Должен ли я напомнить о том, что проблемой выдачи желаемого за действительное мы занялись задолго до того, как у доктора Фрейда появились по этому вопросу собственные соображения? Человеческую психологию мы поневоле изучили куда лучше, чем «глава венской делегации». Поверхностность многих его высказываний и так называемого психоанализа способна вызвать у нас разве что улыбку. Сам доктор в этом и виноват, потому что принципиально отказывался иметь дело как с ангелами, так и с бесами и самонадеянно отрицал малейшее участие Болвана и Маэстро в больших и малых земных делах.
С другой стороны, добрый доктор заслуживает похвалы — пусть и весьма умеренной — за грубую разметку человеческого «я». Благодаря этой концепции (хотя и не ей одной) люди почувствовали себя точно такими же слоеными пирогами, как мы, бесы, в результате отсутствия у нас стабильной самооценки.

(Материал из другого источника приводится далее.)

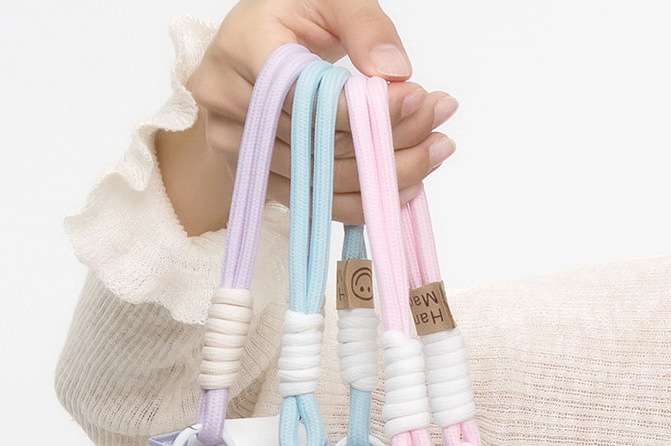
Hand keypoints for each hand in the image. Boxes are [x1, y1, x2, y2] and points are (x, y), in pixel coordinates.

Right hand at [157, 0, 456, 234]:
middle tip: (440, 129)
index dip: (362, 108)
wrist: (249, 50)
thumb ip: (364, 24)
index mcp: (243, 47)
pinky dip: (362, 200)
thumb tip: (394, 71)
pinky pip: (313, 202)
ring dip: (385, 174)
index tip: (417, 98)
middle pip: (317, 143)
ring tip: (435, 152)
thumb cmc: (288, 16)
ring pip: (320, 179)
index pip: (306, 95)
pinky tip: (403, 187)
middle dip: (388, 140)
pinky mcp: (256, 177)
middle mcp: (230, 103)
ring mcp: (237, 147)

Следует сказать, что «я» Адольфа попало в фокус моего внимания. Не имело особого смысла поднимать его самооценку, если наряду с этим он продолжит терзаться сомнениями относительно собственной виновности в смерти Эдмунда. Не желая поверить, он вместе с тем чувствовал себя виноватым; хуже всего было, однако, то, что у меня самого не имелось однозначного ответа на мучающий мальчика вопрос: виновен он или нет (или, скажем так, виновен отчасти)?
Факты были просты, в отличие от вытекающих из них последствий. Однажды утром, пока Клара с Анжелой работали в саду (и при них, разумеется, была Паула), а глава семейства отправился на прогулку, Адольф застал Эдмунда в комнате, служившей им обоим детской до тех пор, пока старший из братьев не заболел корью.